Text extract →
┄┄┄┄┄┄

The Republican Standard

Gillespie Was Right About MS-13

There’s a really simple endgame to this: Northam should stop creating conditions that support and help MS-13.

This one is going to upset many a Democrat and absolutely outrage just about every Republican.  A tragic and sad case — if for no other reason than it was entirely preventable, involving MS-13’s violent and brutal murder of a young man in Bedford County, Virginia:

A federal grand jury in Maryland charged eight young men in late September in connection with their alleged roles in a violent gang racketeering conspiracy in the Maryland suburbs of Washington, D.C. That indictment was unsealed Wednesday.

The indictment alleges that from at least 2015 through September 2017, the defendants were members and associates of MS-13 who planned and committed murders, drug and gun trafficking and extortions, according to the statement. It states several defendants were involved in four specific killings and an incident where two victims were shot and stabbed.

Northam’s protestations at this rate regarding MS-13 activity is that the violence and brutality simply doesn’t exist; that Gillespie is exaggerating the problem; that MS-13 isn’t here and the presence of MS-13 is negligible in Virginia at best.

Small consolation for the parents of a 17-year old teenager:

Three alleged members of MS-13 were charged with either capital murder or first-degree murder in the death of 17-year-old Raymond Wood, from Lynchburg, earlier this year. Deputies found Wood’s body on Roaring Run Road in Bedford County the night of March 27. The three defendants also have been charged with robbery, gang participation and abduction for profit.

Lest our more left-leaning friends assume that this is the manufacturing of a narrative, one should be very clear about the threat MS-13 imposes on our nation’s inner cities as the Sinaloa Cartel in northern Mexico attempts to reconsolidate power — one of about five cartels competing for the heroin trade in the United States:

See everything in orange?  That’s the reach of the Sinaloa Cartel.  Who does the Sinaloa Cartel use on the ground in order to sell heroin and other illegal narcotics?

That’s right — MS-13.

The relationship with the cartels and MS-13 is already pretty well documented. Surely Northam and the Democrats cannot be so obtuse as to deny this (though who knows — after refusing to meet with law enforcement over petty politics, this would have been the useful information they would have exchanged…)

Nor is this the only instance of a brutal murder of a teenager in Virginia at the hands of MS-13.  The FBI’s 10 Most Wanted includes members of MS-13 who are being apprehended right here in Virginia.

The cover that sanctuary cities offers to violent criminals comes part and parcel.   FBI has already stated the threat to be anywhere from 10,000 to 30,000 MS-13 members operating right here in the United States today, mostly immigrants from Central America and not all of them here legally.

Obviously, the Democrats could have made a moral argument for sanctuary cities, namely that we don’t plow through 100 innocents to find one guilty MS-13 member.  Yet that is not the argument Northam and his handlers have made — nor will they.

┄┄┄┄┄┄

Entries shown →

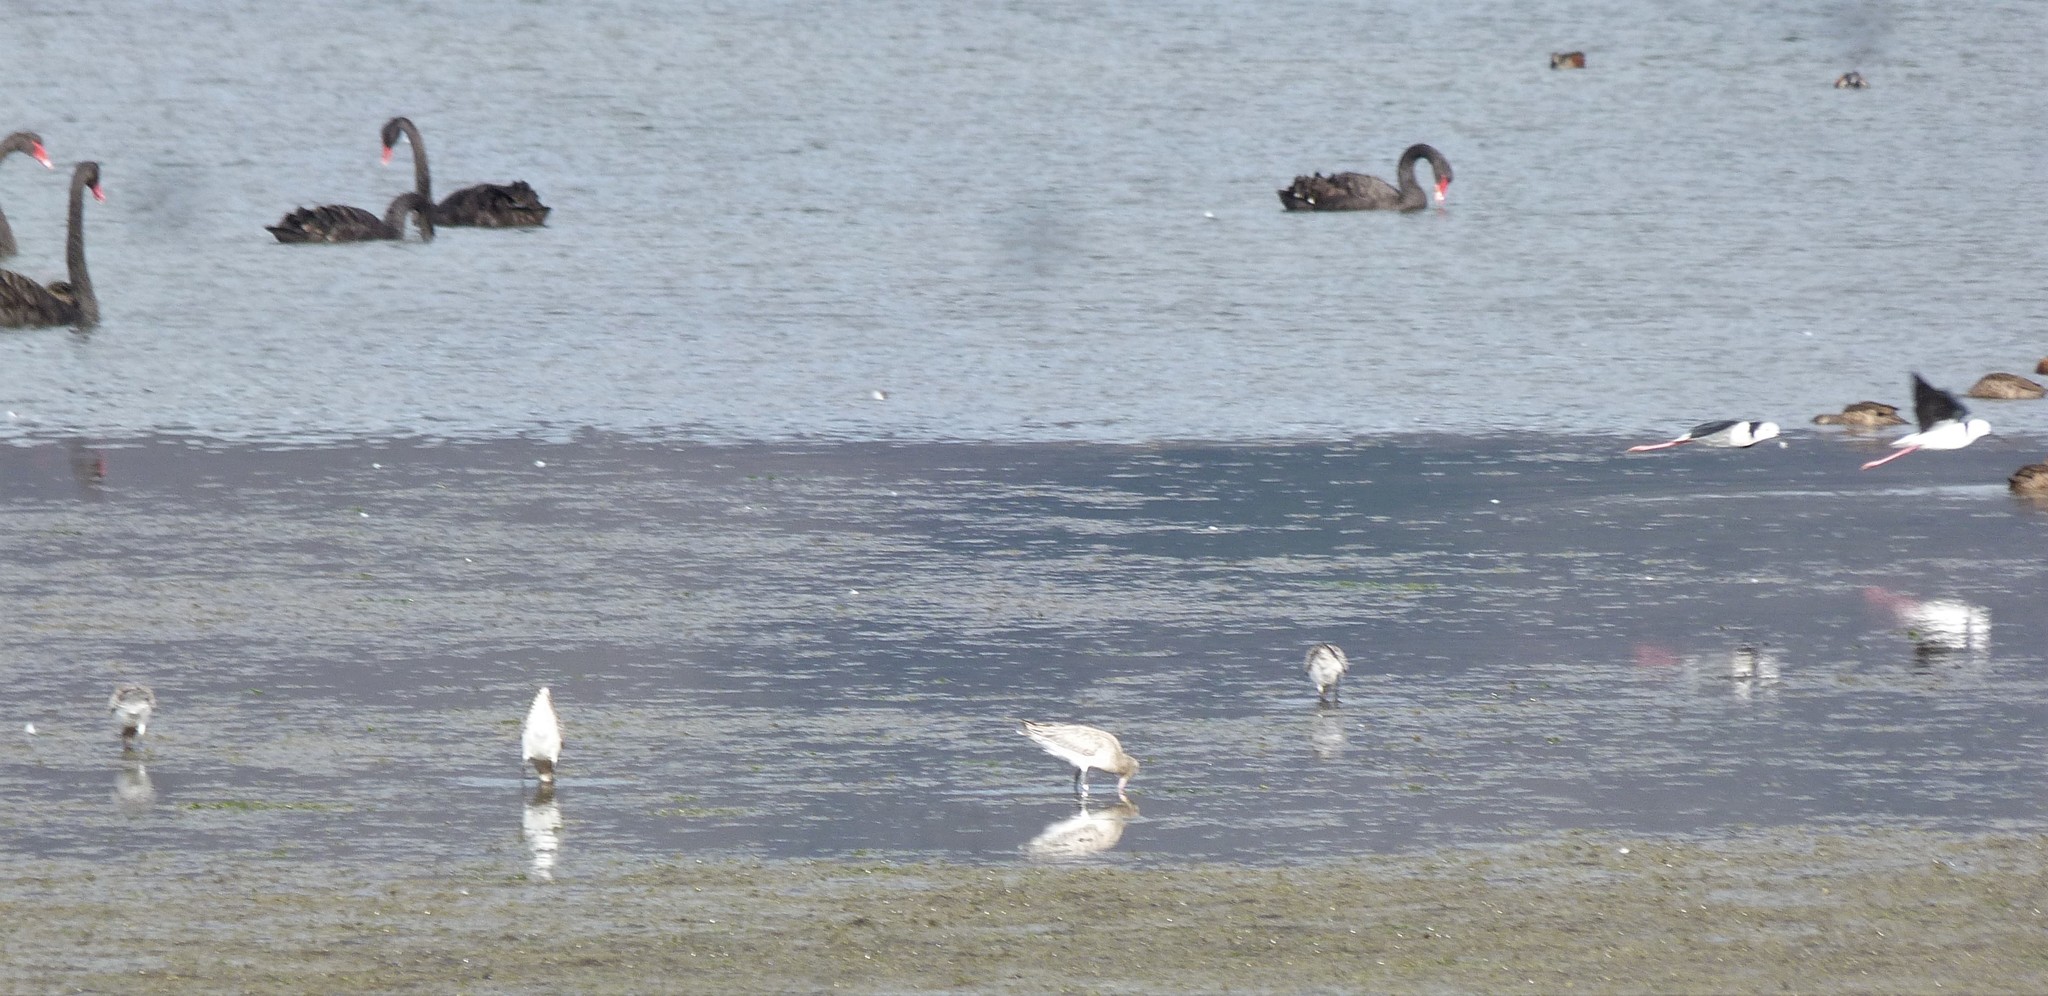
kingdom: Animalia
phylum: Chordata
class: Aves
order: Charadriiformes
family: Scolopacidae
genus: Limosa
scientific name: Limosa lapponica
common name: Bar-tailed godwit
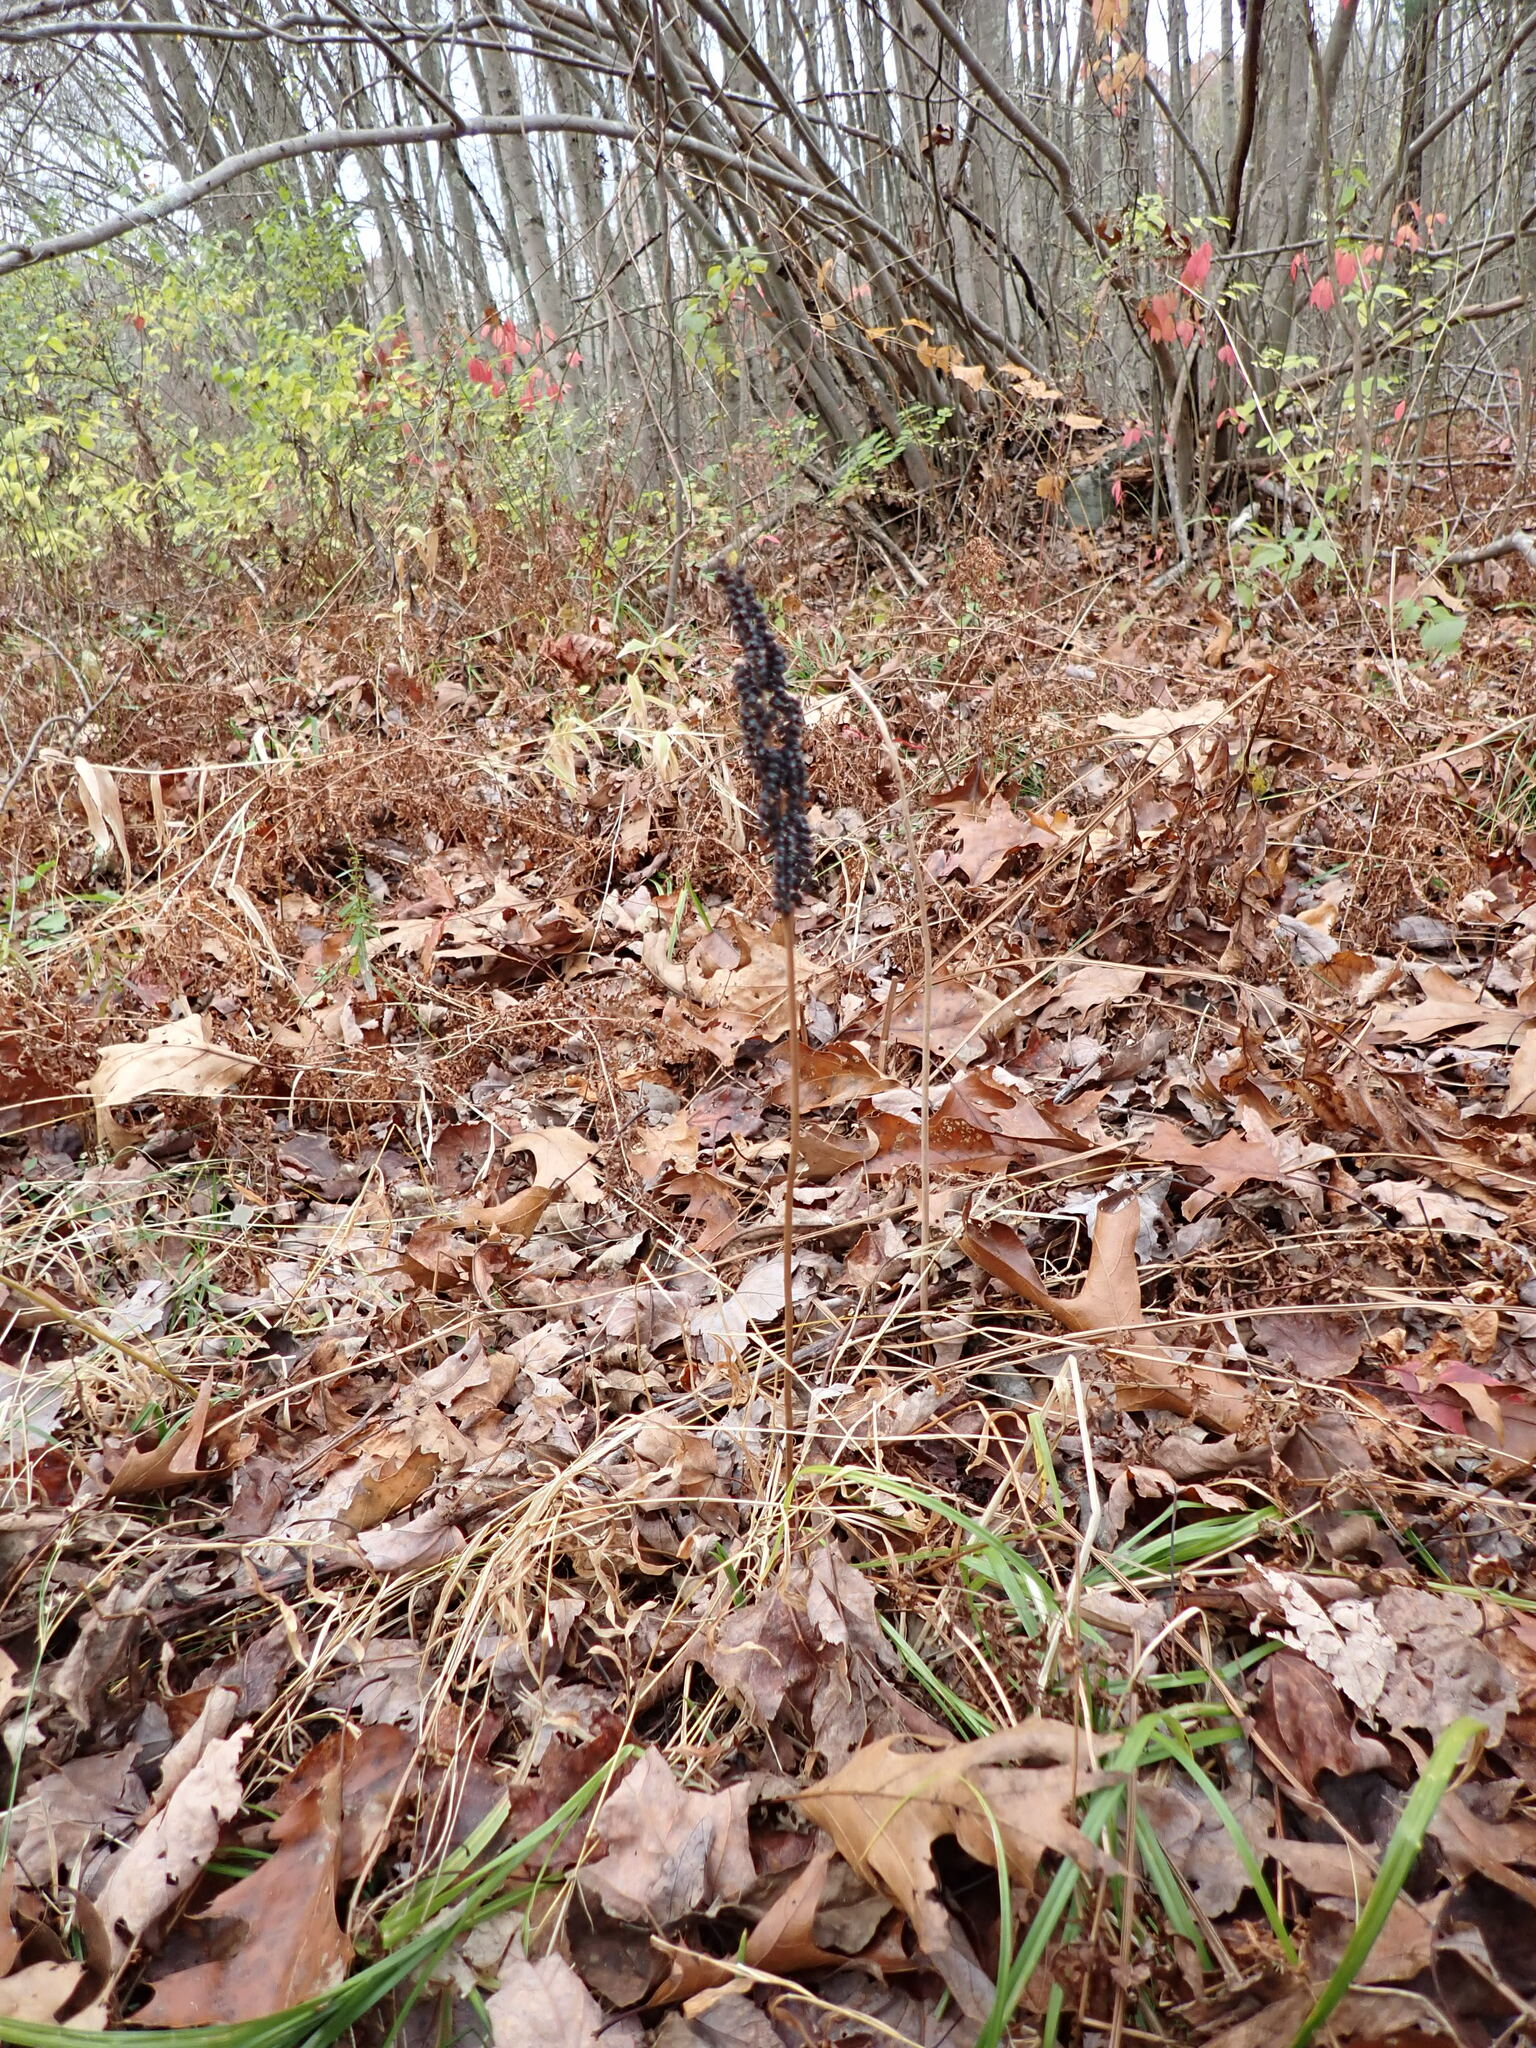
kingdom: Plantae
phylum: Tracheophyta
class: Polypodiopsida
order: Polypodiales
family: Onocleaceae
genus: Onoclea
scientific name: Onoclea sensibilis
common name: Sensitive fern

┄┄┄┄┄┄

Directive → Write out, word for word, the passage of the MS-13 article that begins with "See everything in" and ends with "would have exchanged…)". The items are unrelated to the MS-13 article and stand apart from it.

Result of this exercise →
See everything in orange?  That’s the reach of the Sinaloa Cartel.  Who does the Sinaloa Cartel use on the ground in order to sell heroin and other illegal narcotics?

That’s right — MS-13.

The relationship with the cartels and MS-13 is already pretty well documented. Surely Northam and the Democrats cannot be so obtuse as to deny this (though who knows — after refusing to meet with law enforcement over petty politics, this would have been the useful information they would have exchanged…)